Health Care Reform Moves to the SenateNovember 30, 2009 - by Donny Shaw
The Senate today comes back from Thanksgiving recess to begin their health care debate. Majority Leader Sen. Harry Reid [D, NV] has said that he plans to keep the Senate in session nights and weekends until the debate is over. With senators form both parties preparing amendments to change almost every aspect of the 2,074 page bill and Republicans vowing a “holy war” to prevent its passage, the debate that begins today is expected to be one of the longest and most contentious in decades.
Here’s where things stand: The Democratically controlled 111th Congress has passed health care legislation designed to reform the insurance industry and expand coverage through five congressional committees and the full House of Representatives. Right now, things are further along in the legislative process that any of the previous Administrations that have attempted comprehensive reform of the U.S. health care system (Carter, Clinton etc.) ever got. So far, in all the votes that have been taken, only one Republican – Rep. Anh Cao [R, LA- 2] – has voted in favor of the bill. The House passed their version of the bill on November 16 by a vote of 220-215, but passage in the Senate is still uncertain.
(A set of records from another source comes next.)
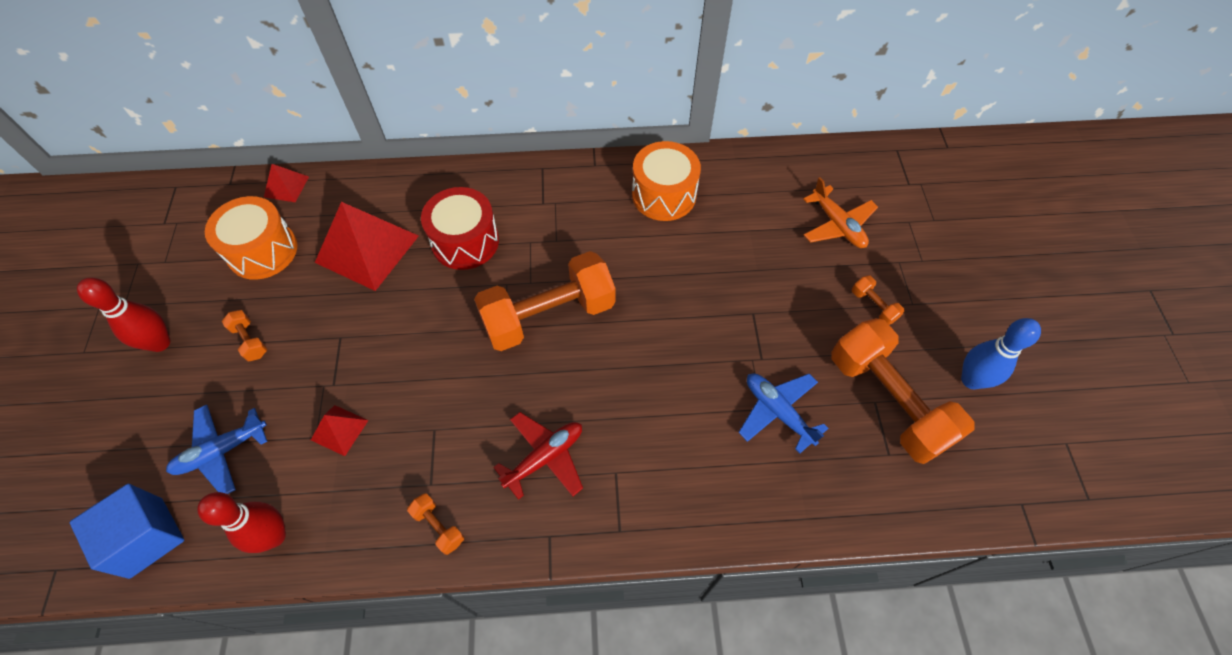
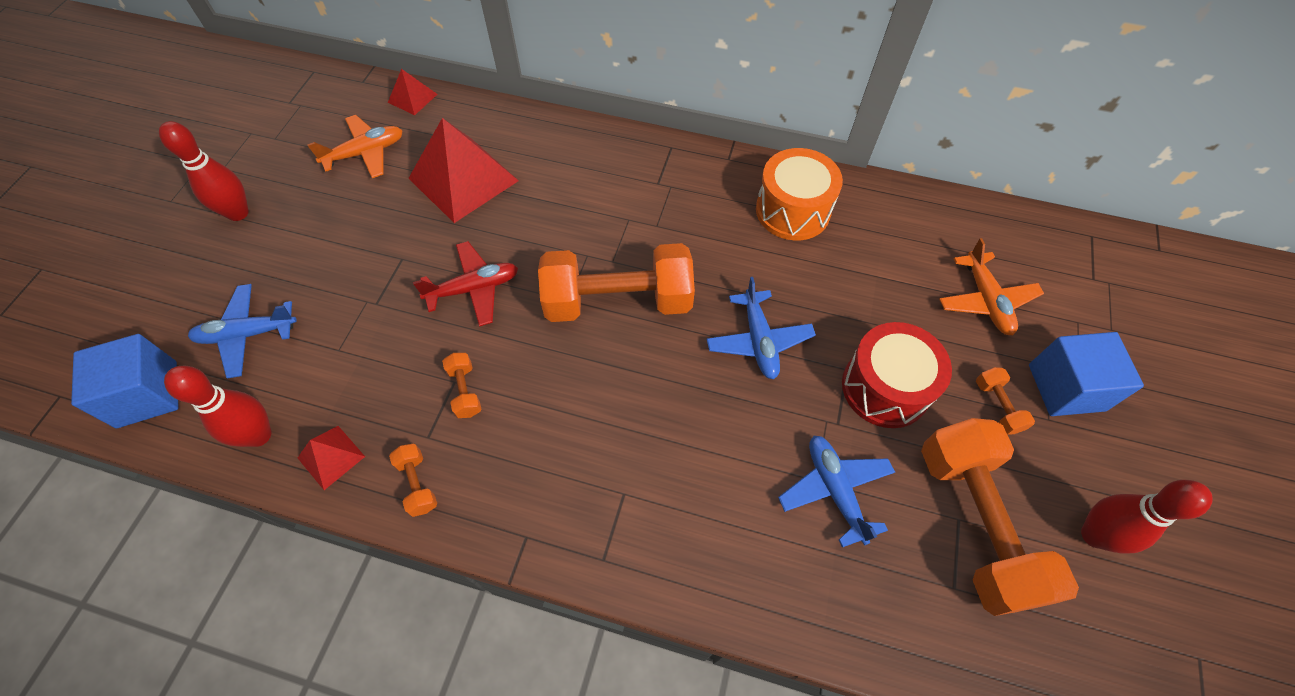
camera: 20 degrees right, 0 degrees up
(250, 341) = (318, 236): orange dumbbell -> orange dumbbell (465, 391)
(262, 251) = (365, 153): orange drum -> orange plane
(339, 430) = (363, 350): red pyramid -> red pyramid (331, 457)
(465, 241) = (562, 200): red drum -> red drum (885, 387)
(545, 457) = (554, 450): red plane -> red plane (474, 289)
(676, 312) = (758, 341): none -> blue plane
(916, 275) = (1066, 387): none -> blue cube
(971, 380) = (1094, 535): blue bowling pin -> red bowling pin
On Saturday November 21, Senate Democrats voted unanimously to defeat a Republican filibuster of beginning debate of their health care bill (which you can read in full at this link). However, before voting to defeat the filibuster, several centrist Democrats said that they intend to join with Republicans to filibuster the bill from ever coming to a final vote on passage if its provisions related to the public option are not changed by amendments.
“My vote today to move forward on this important debate should in no way be construed by the supporters of this current framework as an indication of how I might vote as this debate comes to an end,” said Sen. Blanche Lincoln [D, AR], one of the Democrats who has been most opposed to the public option, before voting to defeat the filibuster. The debate and amendment process to resolve all outstanding issues with the bill begins officially today at 3 p.m ET.
The centrists all have different takes on the public option. Some want it to be reduced to an opt-in plan for states to choose (or not choose), some want it attached to a “trigger” that would start it up if private insurers don’t expand coverage enough, and some want it to be scrapped altogether. Republicans are planning to delay the bill every step of the way, so it will take 60 votes for the Democrats to defeat a filibuster on ending debate and bringing the bill to a final vote. With the Democrats only controlling 60 votes in the Senate, their challenge is to find a compromise that holds their entire caucus together or wins the support of centrist Republicans like Sen. Susan Collins [R, ME] and Sen. Olympia Snowe [R, ME]. The Washington Independent is maintaining a public option scoreboard that includes key quotes from the eight senators considered to be on-the-fence on the issue.
The Hill’s Jeffrey Young has a great piece outlining all of the big issues the Senate will be taking up as they begin debating the health care bill. The public option is the most widely discussed issue in the bill, but other issues, like affordability and tax plans, are just as important and deserving of more attention.
The whole debate and amendment process in the Senate could last anywhere from a couple weeks to several months. As Carrie Budoff Brown at The Politico reports, wrapping up the debate rests largely on the Democratic leadership’s ability to negotiate behind the scenes and strike a deal on the public option that can win 60 votes. Publicly, Harry Reid says still plans on finishing the bill by Christmas.